Brazil’s solar association has said that it expects it will reach 2 gigawatts (GW) worth of cumulative solar PV capacity installed by the end of this year, having already hit the 1.1 GW mark and with enough projects in construction this year to hit the target.
In a press release published earlier this month, Brazil’s solar association — Associação Brasileira de Energia Solar Fotovoltaica (ABSOLAR) — highlighted its upcoming Brazil Solar Power conference to be held at the Convention Center South America, in Rio de Janeiro on June 12 and 13. It is the third time the conference has been held and will provide dialogue between solar developers and Brazilian authorities to discuss the current state of global solar PV and Brazil’s future policies.
However, sandwiched in the middle of details about Brazil Solar Power 2018, ABSOLAR revealed that solar in Brazil has already reached a cumulative total of 1.1 GW of installed capacity and that it expects to reach the 2 GW mark by December “with the completion of projects that are under construction.”
We knew that Brazil was doubling down on solar in a big way, considering that just last month the International Renewable Energy Agency published its Renewable Capacity Statistics 2018 which revealed that Brazil had installed 1 GW of solar generation in 2017 — a ten-fold increase from 2016.
According to ABSOLAR’s somewhat bury-the-lead news, Brazil has 320 megawatts (MW) worth of distributed solar generation in total across the country across more than 27,000 units — a sector which saw growth of 270% in 2016, 304% in 2017, and which ABSOLAR expects to increase by 358% in 2018.
This leads to the question, should we be confident in ABSOLAR’s predictions?
According to Bloomberg New Energy Finance (BNEF) analyst for Brazil, Helena Chung, yes! Specifically, she told me via email that BNEF was similarly expecting Brazil to install around 1 GW of solar PV this year thanks in part to federal auctions.
“4.6 GW [(DC)] of solar projects has won contracts in five auctions so far, and in 2017, 1.2 GW of the projects commissioned came from auctions,” Chung said.

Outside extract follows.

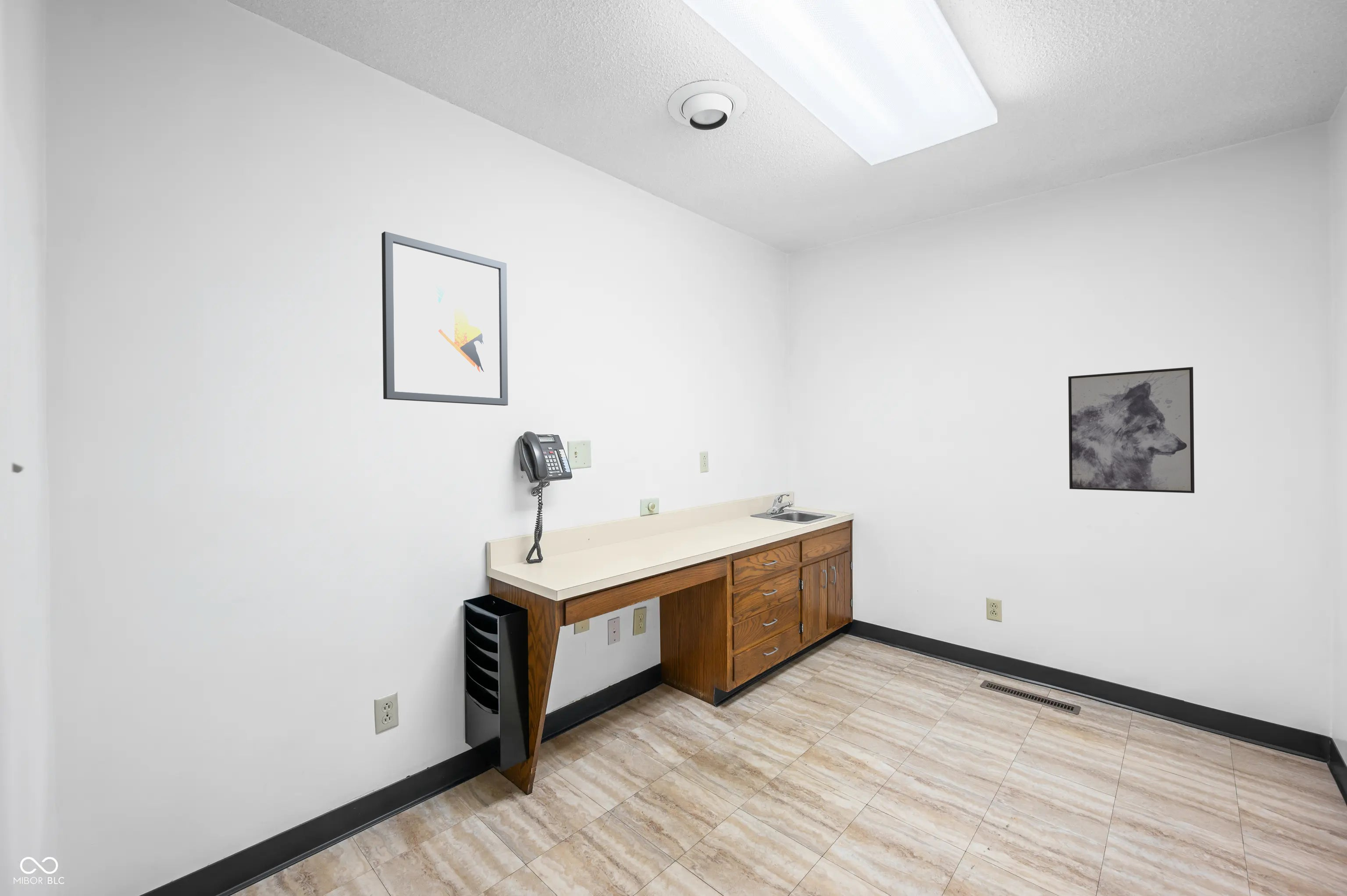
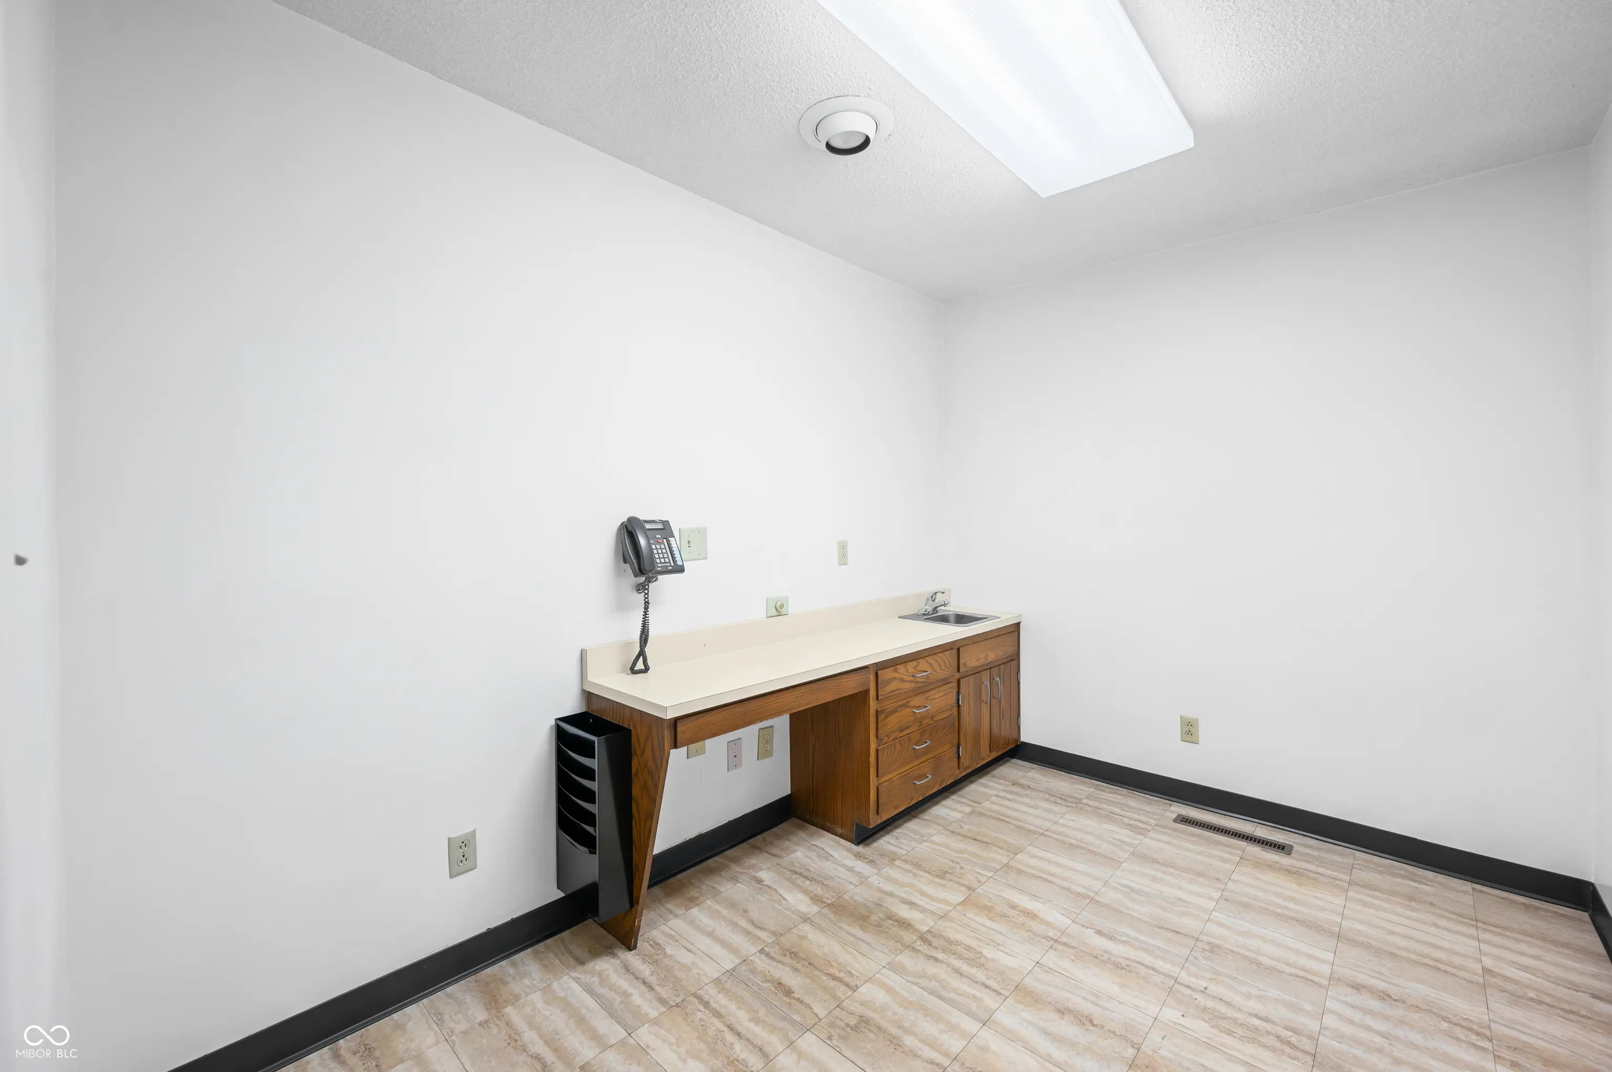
- wall art [381,231,509,406]
- wall art [1068,366,1195,494]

Looking forward, federal auctions will continue to dictate yearly installation figures.
“There will be a slowdown between 2019-20, as Brazil didn’t hold any auction in a two-year period (2016-17), which impacts future installations in the near-future,” Chung added. “But, due to recent auctions (one in Dec 17, another in April 18), solar installations will likely come back by 2021-22.”
As such, it’s worth looking at recent activity. Brazil recently announced the results of its A-4 power auction which awarded around 1 GW worth of renewable energy capacity including 364 MW to Canadian Solar, one of the world’s leading solar power companies. In total, Brazil awarded a total of 806.6 MW worth of solar power as part of the auction, at an average price of around 118 BRL ($35.2)/MW-hour (MWh) after the country’s energy regulator, ANEEL, had established a maximum price of 312 BRL (US$96.5)/MWh for PV.